Reflection
For this project, I chose to focus on controlling images and how those controlling images create racial projects and power structures that uniquely benefit non-African Americans. The reason why I focused on controlling images specifically is that I enjoy looking at the history of categories and how the boundaries of those categories are defined. It is an extension, in my eyes, of my love of etymology; after all, what are caricatures and stereotypes than a specific word used to define a thing. How the word came about and evolved is something I have always been interested in. The loosening and redefining of the boundaries that these words define is something that I find very interesting. The real-world impact of this characterization shapes history and language itself, and I wanted to see to what extent my own language and perception have been shaped by these controlling images.
With the study of the history of the various types of caricatures, we learn just why those caricatures were created to begin with. The creation of all three of them can be summed up as the result of a racial project. As Omi and Winant argued, race is arbitrary within itself, and it is with the creation of categories by which humans are split up into that a power structure is formed that benefits one group over another. The creation of these caricatures was used as a justification and a way to reinforce the power of white, Southern men during the pre-Civil War era and beyond. Of course, as caricatures, it was a wholly inaccurate representation of the actual lives of African Americans at the time and during the present day. African Americans were neither hyperviolent, lazy, nor as maternal as portrayed; nevertheless, the exaggerated depiction negatively impacted the lives of African Americans, whose effects can be felt to this day.

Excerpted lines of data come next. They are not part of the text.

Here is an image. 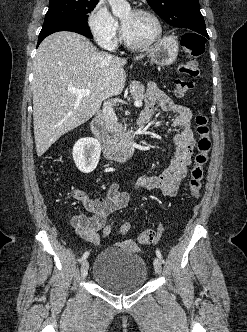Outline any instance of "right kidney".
<instances>
[{
    "mask_svg": "<svg viewBox=\"0 0 247 332\" xmlns=\"http://www.w3.org/2000/svg\"><path fill=\"white\" fill-rule=\"evenodd\" d=\"M100 154L98 140L91 137L81 138L73 146V160L82 173H91L97 167Z\"/></svg>",
    "mask_w": 247,
    "mask_h": 332,
    "instance_id": "ca27d5eb",
    "label": "right kidney"
}]
</instances>
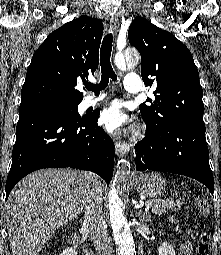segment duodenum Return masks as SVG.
<instances>
[{"instance_id":"1","label":"duodenum","mask_w":221,"mask_h":255,"mask_svg":"<svg viewBox=\"0 0 221 255\" xmlns=\"http://www.w3.org/2000/svg\"><path fill=\"white\" fill-rule=\"evenodd\" d=\"M72 244L80 251L81 255H92L91 251L81 244V237L77 232L72 233Z\"/></svg>"}]
</instances>
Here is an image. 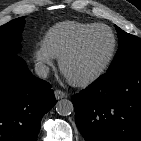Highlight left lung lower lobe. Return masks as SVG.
Instances as JSON below:
<instances>
[{"mask_svg": "<svg viewBox=\"0 0 141 141\" xmlns=\"http://www.w3.org/2000/svg\"><path fill=\"white\" fill-rule=\"evenodd\" d=\"M71 100L86 141H140V62L106 72Z\"/></svg>", "mask_w": 141, "mask_h": 141, "instance_id": "1", "label": "left lung lower lobe"}]
</instances>
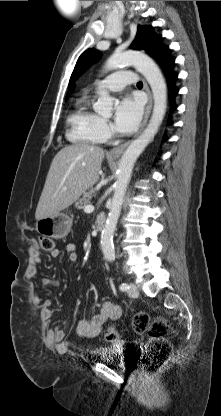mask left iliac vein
I'll return each mask as SVG.
<instances>
[{"label": "left iliac vein", "mask_w": 221, "mask_h": 416, "mask_svg": "<svg viewBox=\"0 0 221 416\" xmlns=\"http://www.w3.org/2000/svg\"><path fill=\"white\" fill-rule=\"evenodd\" d=\"M128 295L132 298H135L139 295V291L134 283L129 284Z\"/></svg>", "instance_id": "1"}]
</instances>
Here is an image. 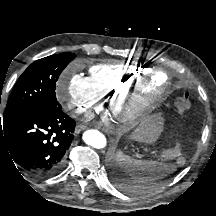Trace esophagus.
<instances>
[{
    "label": "esophagus",
    "mask_w": 216,
    "mask_h": 216,
    "mask_svg": "<svg viewBox=\"0 0 216 216\" xmlns=\"http://www.w3.org/2000/svg\"><path fill=\"white\" fill-rule=\"evenodd\" d=\"M85 129H86V125L78 124L75 127V133H80L82 130H85Z\"/></svg>",
    "instance_id": "esophagus-1"
}]
</instances>
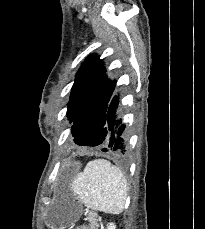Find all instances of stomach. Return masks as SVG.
<instances>
[{
    "label": "stomach",
    "instance_id": "0dacf381",
    "mask_svg": "<svg viewBox=\"0 0 205 229\" xmlns=\"http://www.w3.org/2000/svg\"><path fill=\"white\" fill-rule=\"evenodd\" d=\"M79 213L70 204L56 202L46 214V224L51 229H66L78 218Z\"/></svg>",
    "mask_w": 205,
    "mask_h": 229
}]
</instances>
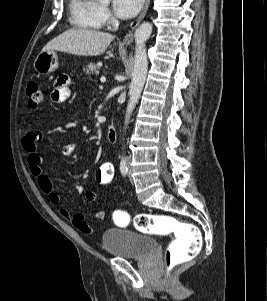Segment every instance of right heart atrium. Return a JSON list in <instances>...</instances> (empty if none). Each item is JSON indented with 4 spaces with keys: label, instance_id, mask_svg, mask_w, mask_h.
Segmentation results:
<instances>
[{
    "label": "right heart atrium",
    "instance_id": "obj_1",
    "mask_svg": "<svg viewBox=\"0 0 267 301\" xmlns=\"http://www.w3.org/2000/svg\"><path fill=\"white\" fill-rule=\"evenodd\" d=\"M99 16L103 24H106L110 21V12L108 8L104 5L99 6Z\"/></svg>",
    "mask_w": 267,
    "mask_h": 301
}]
</instances>
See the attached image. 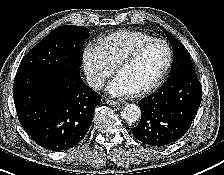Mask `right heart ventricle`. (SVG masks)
<instances>
[{
	"label": "right heart ventricle",
	"mask_w": 224,
	"mask_h": 175,
	"mask_svg": "<svg viewBox=\"0 0 224 175\" xmlns=\"http://www.w3.org/2000/svg\"><path fill=\"white\" fill-rule=\"evenodd\" d=\"M153 37L140 31L124 30L103 37L99 49L115 67L134 48Z\"/></svg>",
	"instance_id": "e07e8e85"
}]
</instances>
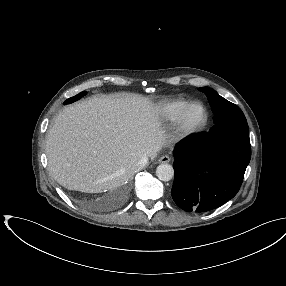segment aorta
<instances>
[{"mask_svg": "<svg viewBox=\"0 0 286 286\" xmlns=\"http://www.w3.org/2000/svg\"><path fill=\"white\" fill-rule=\"evenodd\" d=\"M156 176L162 181H169L174 176V169L170 164H160L156 168Z\"/></svg>", "mask_w": 286, "mask_h": 286, "instance_id": "762f6f07", "label": "aorta"}]
</instances>
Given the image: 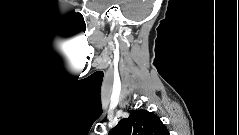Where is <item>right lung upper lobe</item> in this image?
Wrapping results in <instances>:
<instances>
[{
	"mask_svg": "<svg viewBox=\"0 0 239 135\" xmlns=\"http://www.w3.org/2000/svg\"><path fill=\"white\" fill-rule=\"evenodd\" d=\"M168 130L159 117L147 110H133L130 116L121 119L109 135H168Z\"/></svg>",
	"mask_w": 239,
	"mask_h": 135,
	"instance_id": "cb5924a9",
	"label": "right lung upper lobe"
}]
</instances>
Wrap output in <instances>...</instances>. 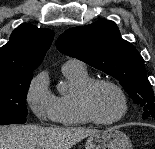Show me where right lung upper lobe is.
<instances>
[{
  "instance_id": "cb5924a9",
  "label": "right lung upper lobe",
  "mask_w": 155,
  "mask_h": 149,
  "mask_svg": "<svg viewBox=\"0 0 155 149\" xmlns=\"http://www.w3.org/2000/svg\"><path fill=\"white\" fill-rule=\"evenodd\" d=\"M54 38V32L24 23L0 48V77L32 73L42 62Z\"/></svg>"
}]
</instances>
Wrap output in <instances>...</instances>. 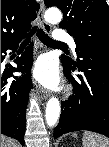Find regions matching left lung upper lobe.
<instances>
[{
  "instance_id": "1",
  "label": "left lung upper lobe",
  "mask_w": 109,
  "mask_h": 147,
  "mask_svg": "<svg viewBox=\"0 0 109 147\" xmlns=\"http://www.w3.org/2000/svg\"><path fill=\"white\" fill-rule=\"evenodd\" d=\"M63 12L61 28L74 37L76 54L81 49H98L109 53V6L105 0H45ZM69 65L75 61L62 56Z\"/></svg>"
}]
</instances>
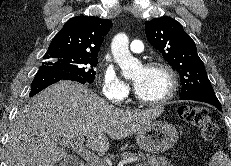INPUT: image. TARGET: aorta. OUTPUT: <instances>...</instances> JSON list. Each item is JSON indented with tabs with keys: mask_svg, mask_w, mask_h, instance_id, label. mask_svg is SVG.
Segmentation results:
<instances>
[{
	"mask_svg": "<svg viewBox=\"0 0 231 166\" xmlns=\"http://www.w3.org/2000/svg\"><path fill=\"white\" fill-rule=\"evenodd\" d=\"M128 45L129 39L124 33L117 34L111 44L114 60L121 68L124 77H131L142 67L141 62L131 55Z\"/></svg>",
	"mask_w": 231,
	"mask_h": 166,
	"instance_id": "762f6f07",
	"label": "aorta"
}]
</instances>
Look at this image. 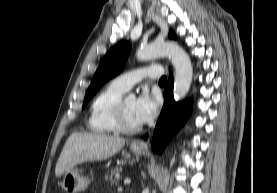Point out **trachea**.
<instances>
[{
    "label": "trachea",
    "mask_w": 277,
    "mask_h": 193,
    "mask_svg": "<svg viewBox=\"0 0 277 193\" xmlns=\"http://www.w3.org/2000/svg\"><path fill=\"white\" fill-rule=\"evenodd\" d=\"M166 82V77L163 76L160 80H159V83H165Z\"/></svg>",
    "instance_id": "obj_1"
}]
</instances>
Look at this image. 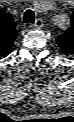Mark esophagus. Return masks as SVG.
<instances>
[{"label":"esophagus","instance_id":"34e87169","mask_svg":"<svg viewBox=\"0 0 74 122\" xmlns=\"http://www.w3.org/2000/svg\"><path fill=\"white\" fill-rule=\"evenodd\" d=\"M43 26V21L41 19H37L33 24L34 28H41Z\"/></svg>","mask_w":74,"mask_h":122}]
</instances>
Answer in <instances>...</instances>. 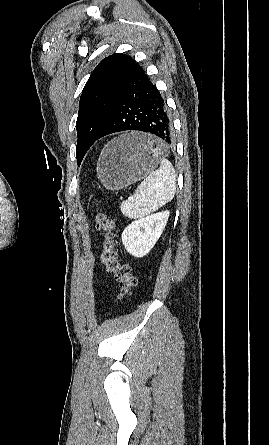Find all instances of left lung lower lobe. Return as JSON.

One of the most important things I learned during the research and creation of this project is that the power held within controlling images is profound. What might seem to be a simple mischaracterization can quickly spiral into a whirlpool that sucks in everybody into believing a lie. The coon, and how African Americans are believed to be lazy, for example, is easily disproved through observation and statistics; nevertheless, as mentioned on the page featuring the caricature, a great many people to this day still believe them to be taking advantage of the welfare system. Just how pervasive a thought could simply be through the constant depiction of it is quite frightening at a higher glance.